* _TASK STATEMENT_
Revise the part of the EPA biogenic emissions deferral text that opens with "In 2011, the" and closes with "the following July.", changing "detailed examination" to "thorough review".

In 2011, the EPA deferred the application of the PSD and Title V permitting requirements to carbon dioxide emissions from bioenergy and other biogenic stationary sources in order to conduct a detailed examination of the science associated with biogenic CO2 emissions.  The rule went into effect Jan. 2, 2011, with the deferment being finalized the following July.

On the vacating of the deferment, Bob Cleaves, president of the Biomass Power Association, said it didn’t come as a big surprise, based off of content of the preliminary hearing in April. “There was some chance the court was going to vacate the rule, just based on the line of questions the court had for the lawyers participating,” he said. “It’s a pretty narrow decision. In my view, it’s more procedural than of substance. The EPA just has to get this rule finalized sooner, rather than later.”

Cleaves said that a draft rule on biogenic emissions is expected within a couple of months, and then the real question is how long the agency will give the public to comment on it and how long it will take to finalize. “There’s a hard July 14 deadline on the deferral rule, but now that’s been put into considerable doubt, because of the court decision. That could change everything, so everyone’s just waiting on EPA for some guidance on how to move forward.”

The decision may stand, but there’s also a chance groups may seek a rehearing, he added. While it may be a waiting game in terms of the deferral rule, Cleaves said the court’s decision doesn’t change much. “The EPA has to complete the rule, and the decision last week doesn’t speak to the merits of the deferral at all, it just addresses whether or not EPA had the statutory authority to do what they did.”

Dave Tenny, president of the National Alliance of Forest Owners—which spearheaded the push to get EPA to grant biogenic emissions a deferral—said the EPA did the right thing by deferring the regulations while it reconsiders whether forest bioenergy should be regulated the same as fossil fuel energy.  “Forest Owners also did the right thing by defending EPA’s action in court. Now the priority is for EPA to complete its amendments to the Tailoring Rule to fully recognize the carbon benefits of forest bioenergy and to do it promptly. The urgency of the situation has now increased significantly.”

According to NAFO, U.S. forests offset about 14 percent of total annual U.S. carbon emissions, “a benefit to the public that is widely viewed as a key contribution to mitigating climate change.” The group says the the Tailoring Rule amendments will heavily influence the extent to which private forest owners, who own and manage nearly 60 percent of the forests in our country, continue providing that benefit.

* _EXTRACTED RECORDS_
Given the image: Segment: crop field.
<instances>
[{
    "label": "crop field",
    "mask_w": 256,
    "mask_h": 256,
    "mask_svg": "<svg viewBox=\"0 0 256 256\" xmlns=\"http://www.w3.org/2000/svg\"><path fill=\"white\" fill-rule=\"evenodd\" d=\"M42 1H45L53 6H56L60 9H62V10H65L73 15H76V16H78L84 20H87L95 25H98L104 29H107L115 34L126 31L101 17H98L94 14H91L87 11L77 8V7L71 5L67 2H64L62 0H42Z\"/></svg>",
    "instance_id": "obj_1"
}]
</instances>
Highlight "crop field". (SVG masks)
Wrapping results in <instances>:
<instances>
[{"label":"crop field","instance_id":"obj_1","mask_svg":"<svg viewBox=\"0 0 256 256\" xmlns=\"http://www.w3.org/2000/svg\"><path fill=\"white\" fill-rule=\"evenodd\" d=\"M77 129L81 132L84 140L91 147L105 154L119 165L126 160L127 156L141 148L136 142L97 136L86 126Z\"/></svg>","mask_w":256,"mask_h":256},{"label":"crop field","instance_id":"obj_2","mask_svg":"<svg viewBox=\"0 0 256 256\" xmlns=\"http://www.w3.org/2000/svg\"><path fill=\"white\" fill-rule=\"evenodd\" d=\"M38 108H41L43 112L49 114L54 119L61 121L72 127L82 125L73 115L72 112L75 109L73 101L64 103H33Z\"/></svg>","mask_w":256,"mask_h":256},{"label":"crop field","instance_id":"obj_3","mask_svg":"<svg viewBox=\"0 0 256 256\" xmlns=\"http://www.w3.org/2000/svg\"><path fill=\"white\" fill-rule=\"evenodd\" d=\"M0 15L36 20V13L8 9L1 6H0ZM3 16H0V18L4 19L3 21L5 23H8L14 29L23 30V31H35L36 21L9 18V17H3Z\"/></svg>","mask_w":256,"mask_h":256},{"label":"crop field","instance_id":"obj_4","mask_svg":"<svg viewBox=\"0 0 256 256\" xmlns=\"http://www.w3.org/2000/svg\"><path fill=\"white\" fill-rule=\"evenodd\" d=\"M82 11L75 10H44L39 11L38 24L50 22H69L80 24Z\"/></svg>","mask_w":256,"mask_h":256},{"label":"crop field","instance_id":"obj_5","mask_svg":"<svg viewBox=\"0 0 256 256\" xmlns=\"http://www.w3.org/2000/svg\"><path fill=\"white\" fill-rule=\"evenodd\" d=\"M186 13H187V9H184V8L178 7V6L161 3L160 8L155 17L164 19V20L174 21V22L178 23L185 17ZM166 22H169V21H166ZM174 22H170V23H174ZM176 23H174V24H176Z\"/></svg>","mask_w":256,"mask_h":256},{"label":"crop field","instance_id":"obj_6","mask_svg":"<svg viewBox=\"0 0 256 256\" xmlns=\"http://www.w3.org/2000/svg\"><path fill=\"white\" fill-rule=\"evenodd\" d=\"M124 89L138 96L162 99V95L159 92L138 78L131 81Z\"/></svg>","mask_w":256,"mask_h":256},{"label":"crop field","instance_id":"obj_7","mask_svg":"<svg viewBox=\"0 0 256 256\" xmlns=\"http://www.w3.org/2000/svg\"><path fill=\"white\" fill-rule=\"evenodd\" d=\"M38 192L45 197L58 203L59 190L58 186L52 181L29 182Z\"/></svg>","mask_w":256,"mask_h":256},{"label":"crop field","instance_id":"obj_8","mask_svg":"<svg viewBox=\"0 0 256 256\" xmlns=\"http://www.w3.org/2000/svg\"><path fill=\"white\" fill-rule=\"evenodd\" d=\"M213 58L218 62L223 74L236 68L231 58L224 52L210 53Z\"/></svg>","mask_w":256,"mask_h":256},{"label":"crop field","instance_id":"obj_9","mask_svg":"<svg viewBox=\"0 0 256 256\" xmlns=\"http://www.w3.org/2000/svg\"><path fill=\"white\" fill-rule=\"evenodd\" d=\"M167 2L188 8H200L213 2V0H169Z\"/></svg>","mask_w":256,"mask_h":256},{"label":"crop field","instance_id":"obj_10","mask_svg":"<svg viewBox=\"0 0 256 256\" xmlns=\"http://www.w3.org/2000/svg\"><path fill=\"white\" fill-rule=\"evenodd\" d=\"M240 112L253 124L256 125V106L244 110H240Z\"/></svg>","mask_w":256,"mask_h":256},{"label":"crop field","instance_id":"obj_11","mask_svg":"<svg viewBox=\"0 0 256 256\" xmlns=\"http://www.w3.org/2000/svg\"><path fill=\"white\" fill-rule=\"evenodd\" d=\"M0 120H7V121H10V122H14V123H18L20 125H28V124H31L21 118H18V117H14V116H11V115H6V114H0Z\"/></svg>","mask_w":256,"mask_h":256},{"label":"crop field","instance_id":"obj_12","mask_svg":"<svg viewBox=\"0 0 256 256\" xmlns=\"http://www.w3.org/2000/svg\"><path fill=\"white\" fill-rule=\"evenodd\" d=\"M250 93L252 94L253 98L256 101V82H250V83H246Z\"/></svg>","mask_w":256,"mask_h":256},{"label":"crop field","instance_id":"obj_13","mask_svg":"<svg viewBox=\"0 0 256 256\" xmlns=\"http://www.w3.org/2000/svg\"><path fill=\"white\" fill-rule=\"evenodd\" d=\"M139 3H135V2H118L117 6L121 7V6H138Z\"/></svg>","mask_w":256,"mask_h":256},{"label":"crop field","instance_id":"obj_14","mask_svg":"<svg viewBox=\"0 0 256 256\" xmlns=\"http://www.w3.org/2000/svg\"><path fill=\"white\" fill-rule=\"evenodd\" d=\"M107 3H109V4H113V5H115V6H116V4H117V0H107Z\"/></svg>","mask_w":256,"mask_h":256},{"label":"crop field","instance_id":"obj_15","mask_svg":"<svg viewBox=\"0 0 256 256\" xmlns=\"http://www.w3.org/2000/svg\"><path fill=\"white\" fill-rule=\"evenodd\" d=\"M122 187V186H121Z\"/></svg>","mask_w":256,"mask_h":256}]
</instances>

* _RESULT OF THE EXERCISE_
In 2011, the EPA deferred the application of the PSD and Title V permitting requirements to carbon dioxide emissions from bioenergy and other biogenic stationary sources in order to conduct a thorough review of the science associated with biogenic CO2 emissions.  The rule went into effect Jan. 2, 2011, with the deferment being finalized the following July.